I have been reading many of the 2996 tributes, penned by fellow bloggers, of 9/11 victims. The thing that stands out, in my mind, over this national day of mourning, is the cultural difference between the combatants, over the value of a citizen’s life. I know I did not volunteer to write an individual tribute. I suppose one of the reasons was 9/11 made me physically ill for months after it happened. I live in a state, where some of the hijackers found comfort and launched their attack; a state which has not learned the lesson delivered to us, by those who made all of the memorial tributes necessary.

We celebrate the lives of our citizens.

It is not hubris to ring bells and practice moments of silence. When we repeat the loving praises of citizens, who comprised a fateful rivulet, in the daily stream of civilized humanity, it is not a sin. It is not a troubling, selfish political calculation to memorialize citizens, who were savagely plucked from that stream, over and over again.

Every act of terror, is a terrorizing act, because it is directed at those who can be terrorized. It is not an honorable fight, in any state of desperation. It is bloody reality shock theater, designed to make people sick. It is an act, designed to shake the foundation of their optimism, courage, faith, determinism and sanity. Moral cost and consequence, are not included in the calculation of such an act.

It is not an equally uncivilized act, to track down and destroy the murderers of our citizens. Our deliberate and determined war on the terror masters is just another 9/11 tribute. It is a tribute to the value we place on every single one of those citizens, without regard to their level of contribution.

We love our citizens.

This is why many people are so desperate to come here. It is why so few voluntarily leave. It is why the faces of those tower victims graced the entire spectrum of civilized humanity. Every missing face is remembered, in pictures and with words, for years on end. Why do we suffer so little, in the face of an enemy who suffers so much? We love our citizens, more than we love theirs. We provide our citizens with freedom, power and security for the price of citizenship and willing participation. It is not an act of selfishness and moral ergonomics to embrace that gift. It was built for us, through blood, treasure, love and passion.

The enemy supposedly loves their God.They serve him raw meat at every occasion, both foreign and domestic.
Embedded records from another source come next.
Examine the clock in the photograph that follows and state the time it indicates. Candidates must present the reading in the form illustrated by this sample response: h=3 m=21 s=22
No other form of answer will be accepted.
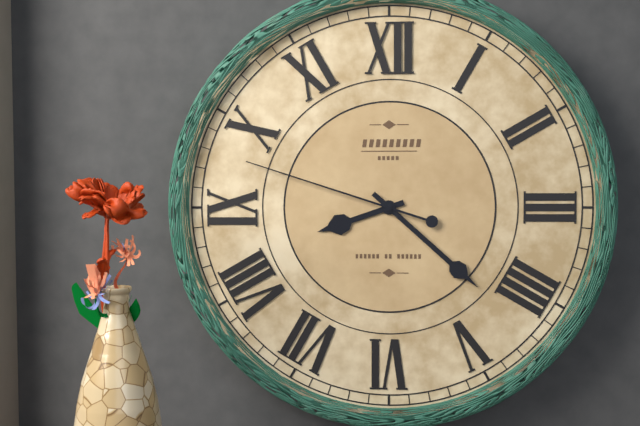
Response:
h=8 m=22 s=48
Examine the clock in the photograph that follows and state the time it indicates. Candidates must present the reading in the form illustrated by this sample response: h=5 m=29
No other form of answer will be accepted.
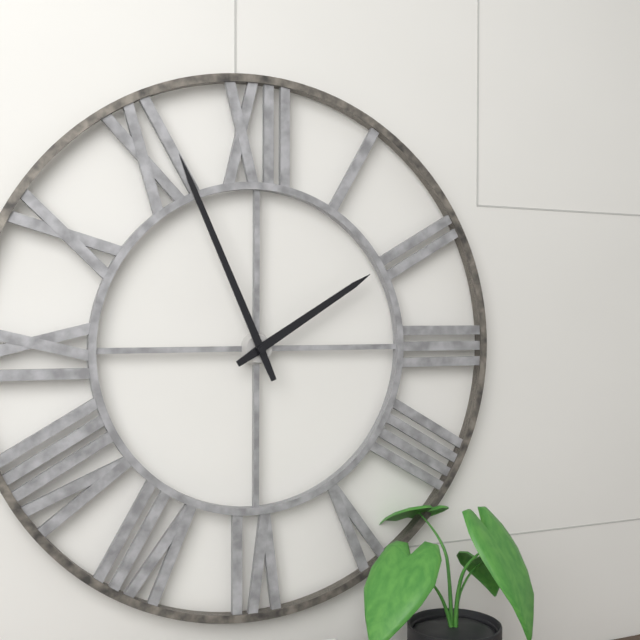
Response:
h=1 m=56
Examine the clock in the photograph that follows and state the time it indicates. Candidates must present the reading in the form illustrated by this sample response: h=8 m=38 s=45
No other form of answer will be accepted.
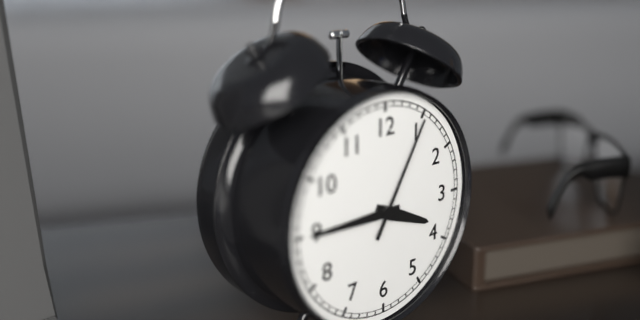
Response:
h=3 m=45 s=5
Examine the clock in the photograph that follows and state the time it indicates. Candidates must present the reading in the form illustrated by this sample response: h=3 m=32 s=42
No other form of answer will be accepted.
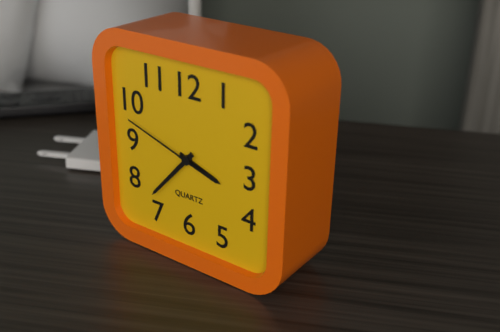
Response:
h=3 m=37 s=48
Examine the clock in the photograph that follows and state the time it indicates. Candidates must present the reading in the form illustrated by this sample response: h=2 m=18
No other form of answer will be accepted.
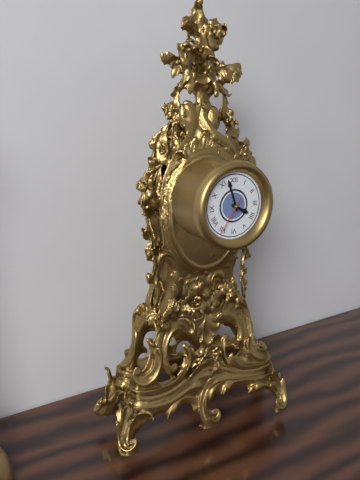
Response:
h=3 m=57
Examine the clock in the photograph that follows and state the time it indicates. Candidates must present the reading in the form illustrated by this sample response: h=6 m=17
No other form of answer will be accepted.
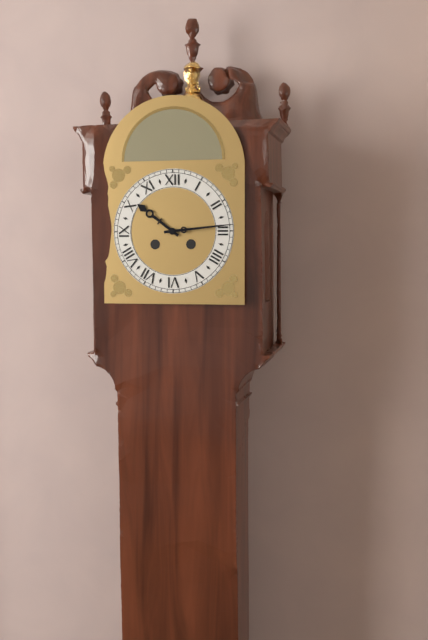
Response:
h=10 m=14
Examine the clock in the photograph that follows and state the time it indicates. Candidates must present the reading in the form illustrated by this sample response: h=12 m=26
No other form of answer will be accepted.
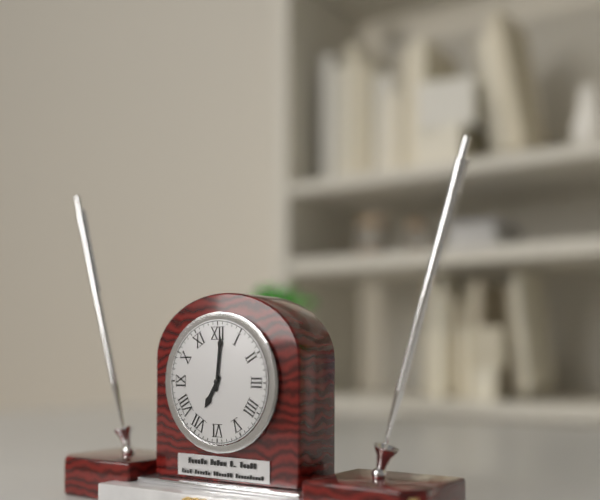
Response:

They coddle dead, stiff children, as stage props, before rolling cameras. They send children out, adorned with explosives and a head full of love for their god and hate for everyone else. They call it social oppression and desperation. American citizens, who love their country and value their people, would never resort to this level of desperation. The terrorists see their millennium dream of Islamic submission, by the conquered people of the free world, slipping from their fingers.

Any excuse to use, abuse, implement, discard and forget one of their own, can be justified before their god. The dead children of Jihad are not treasured, by the numerous ranks of the living. The children of Jihad, are not bound and embraced, by the love of citizens and country. The faces of the children of Jihad, quickly dissolve into statistical obscurity. They have to rely on the belief, that all of the love and comfort they seek, will be delivered in death, through a private audience with their god.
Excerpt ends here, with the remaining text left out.